Você consegue identificar a diferença entre duas gaivotas voando no céu? Não? Nem eu, só sei que elas são livres! Mas quando se trata de seres humanos, percebemos zilhões de características físicas, comportamentais e emocionais diferentes até mesmo num pequeno raio de comparação. E é exatamente aí que está a graça de sermos humanos. Temos um milhão de possibilidades e podemos aprender com cada uma delas e com os diferentes pensamentos e atitudes de quem está a nossa volta.
Uns são melhores em Matemática, outros em Filosofia, uns sabem tocar instrumentos com maestria, outros pintam obras de arte, alguns não tem habilidade artística alguma, mas cozinham super bem, e algumas pessoas possuem empatia natural para liderar. E isso tudo independe da genética.

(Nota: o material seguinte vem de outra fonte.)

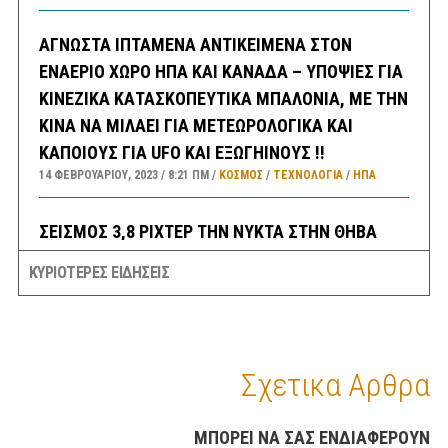
ΑΓΝΩΣΤΑ ΙΠΤΑΜΕΝΑ ΑΝΤΙΚΕΙΜΕΝΑ ΣΤΟΝ
ΕΝΑΕΡΙΟ ΧΩΡΟ ΗΠΑ ΚΑΙ ΚΑΝΑΔΑ – ΥΠΟΨΙΕΣ ΓΙΑ
ΚΙΝΕΖΙΚΑ ΚΑΤΑΣΚΟΠΕΥΤΙΚΑ ΜΠΑΛΟΝΙΑ, ΜΕ ΤΗΝ
ΚΙΝΑ ΝΑ ΜΙΛΑΕΙ ΓΙΑ ΜΕΤΕΩΡΟΛΟΓΙΚΑ ΚΑΙ
ΚΑΠΟΙΟΥΣ ΓΙΑ UFO ΚΑΙ ΕΞΩΓΗΙΝΟΥΣ !!
14 ΦΕΒΡΟΥΑΡΊΟΥ, 2023
8:21 ΠΜ
ΚΟΣΜΟΣ
/
ΤΕΧΝΟΛΟΓΙΑ
/
ΗΠΑ
ΣΕΙΣΜΟΣ 3,8 ΡΙΧΤΕΡ ΤΗΝ ΝΥΚΤΑ ΣΤΗΝ ΘΗΒΑ
ΑΙΣΘΗΤΟΣ ΚΑΙ ΣΤΗΝ ΑΘΗΝΑ
ΚΥΡΙΟΤΕΡΕΣ ΕΙΔΗΣΕΙΣ
14 ΦΕΒΡΟΥΑΡΊΟΥ, 2023
6:30 ΠΜ
ΕΛΛΑΔA
/
ΣΕΙΣΜΟΙ
ΣΑΝ ΣΗΜΕΡΑ
14 ΦΕΒΡΟΥΑΡΊΟΥ, 2023
6:08 ΠΜ
ΣΑΝ ΣΉΜΕΡΑ
Σχετικα Αρθρα
ΠΡΟΓΝΩΣΗ ΚΑΙΡΟΥ ΕΛΛΑΔΑΣ ΚΑΤΑ ΠΕΡΙΟΧΕΣ
ΜΠΟΡΕΙ ΝΑ ΣΑΣ ΕΝΔΙΑΦΕΡΟΥΝ
ΓΙΑ ΣΗΜΕΡΑ ΔΕΥΤΕΡΑ 13/2 – ΕΠΙΣΗΣ ΓΕΝΙΚΗ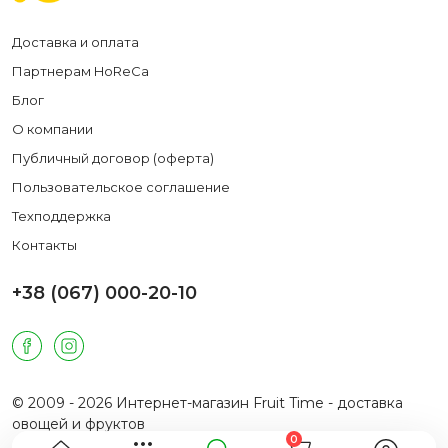
Доставка и оплата
Партнерам HoReCa
Блог
О компании
Публичный договор (оферта)
Пользовательское соглашение
Техподдержка
Контакты
+38 (067) 000-20-10
© 2009 - 2026 Интернет-магазин Fruit Time - доставка
овощей и фруктов
0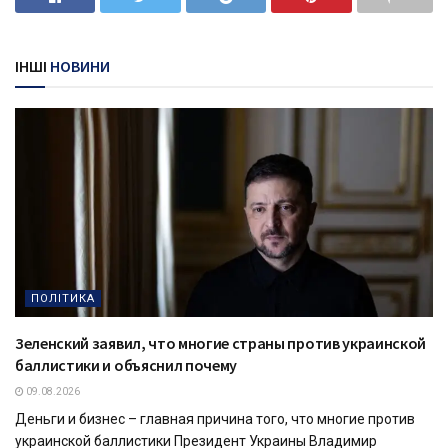
ІНШІ
НОВИНИ
ПОЛІТИКА
Зеленский заявил, что многие страны против украинской
баллистики и объяснил почему
09.08.2026
Деньги и бизнес – главная причина того, что многие против
украинской баллистики Президент Украины Владимир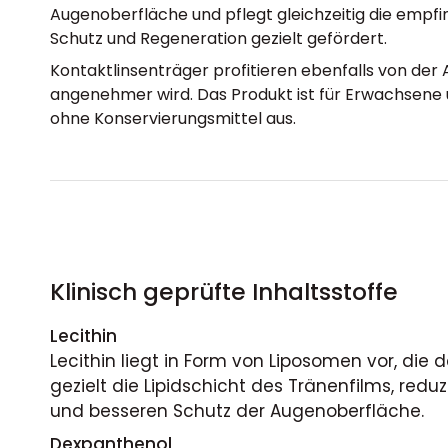
Augenoberfläche und pflegt gleichzeitig die empf
Schutz und Regeneration gezielt gefördert.
Kontaktlinsenträger profitieren ebenfalls von der
angenehmer wird. Das Produkt ist für Erwachsene
ohne Konservierungsmittel aus.
Klinisch geprüfte Inhaltsstoffe
Lecithin
Lecithin liegt in Form von Liposomen vor, d
gezielt die Lipidschicht des Tränenfilms, re
und besseren Schutz der Augenoberfläche.
Dexpanthenol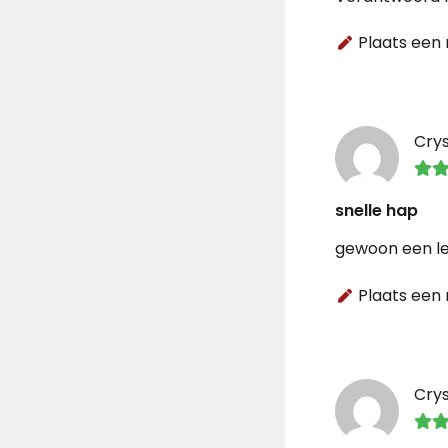
Plaats een 
Crys
snelle hap
gewoon een l
Plaats een 
Crys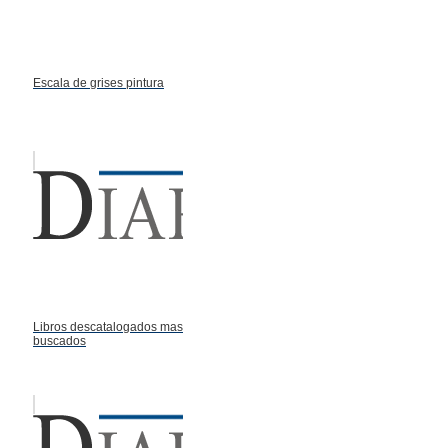
Escala de grises pintura
Libros descatalogados mas
buscados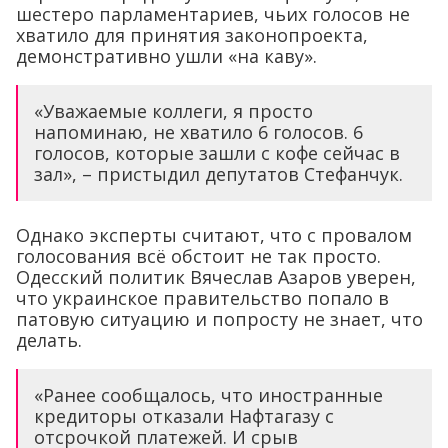
шестеро парламентариев, чьих голосов не
хватило для принятия законопроекта,
демонстративно ушли «на каву».
«Уважаемые коллеги, я просто
напоминаю, не хватило 6 голосов. 6
голосов, которые зашли с кофе сейчас в
зал», – пристыдил депутатов Стефанчук.
Однако эксперты считают, что с провалом
голосования всё обстоит не так просто.
Одесский политик Вячеслав Азаров уверен,
что украинское правительство попало в
патовую ситуацию и попросту не знает, что
делать.
«Ранее сообщалось, что иностранные
кредиторы отказали Нафтагазу с
отсрочкой платежей. И срыв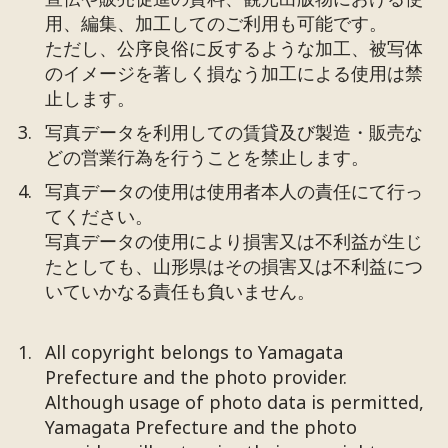
用、編集、加工してのご利用も可能です。
ただし、公序良俗に反するような加工、被写体
のイメージを著しく損なう加工による使用は禁
止します。
写真データを利用しての賃貸及び製造・販売な
どの営業行為を行うことを禁止します。
写真データの使用は使用者本人の責任にて行っ
てください。
写真データの使用により損害又は不利益が生じ
たとしても、山形県はその損害又は不利益につ
いていかなる責任も負いません。
All copyright belongs to Yamagata
Prefecture and the photo provider.
Although usage of photo data is permitted,
Yamagata Prefecture and the photo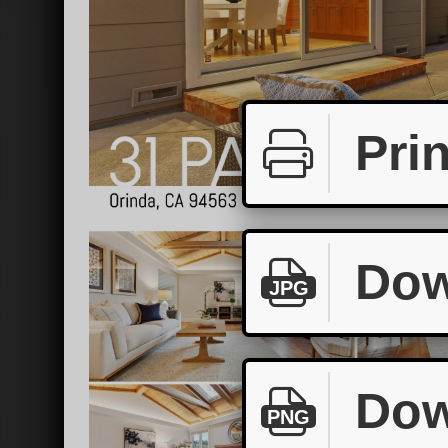
Prin
Dow
JPG
Dow
PNG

Quando se fala em Autismo ou em Síndrome de Down, o assunto que sempre vem à pauta é a inclusão. Todos temos direito à educação, à liberdade de expressão, a ter uma vida real, sem arredomas limitando nossas necessidades. E nenhuma alteração genética exclui a possibilidade de se destacar diante de alguma atividade ou de se empenhar em descobrir algo novo. Mas, só existe a chance de desenvolver alguma habilidade, se tivermos a oportunidade de ativá-la, se pudermos sair da bolha de proteção.
Estamos falando em crianças com alterações genéticas, mas não acredito que esse assunto seja pontual. Quando se fala em super proteção o importante é ressaltar e avaliar como nós, pais, independente das características de nossos filhos, somos os primeiros a excluir possibilidades das vidas deles. Levante o primeiro dedo indicador, aquela mãe que nunca disse: “Mas meu filho ainda não consegue fazer isso” ou “Tenho medo que ele se machuque, prefiro deixar para mais tarde”.
É preciso saber antes de tudo, que nossos filhos são capazes de coisas diferentes do que nós sabemos, vão ter vontades diferentes e aptidões melhores ou piores para atividades que fazemos bem, ou que tentamos e não conseguimos executar da melhor forma possível. E estamos aqui exatamente para dar aquele empurrão de incentivo.
Eu tinha uma vizinha com Síndrome de Down, quando eu era pequena, e só entendi que ela tinha algo diferente de mim, porque os pais não a deixavam brincar comigo. Diziam que podia ser perigoso, que ela poderia me machucar por ser muito forte, que não conseguiria andar de bicicleta (coisa que eu não sei fazer até hoje) ou fazer outras brincadeiras da mesma forma que eu. Lembro que nem à escola a deixavam ir. Eu tinha seis anos, como ela, mas nunca esqueci o olhar de tristeza que eu percebia enquanto ela me olhava pela janela desejando fazer a mesma coisa que eu fazia no quintal da vila que compartilhávamos. É cruel cercear a liberdade de uma criança assim.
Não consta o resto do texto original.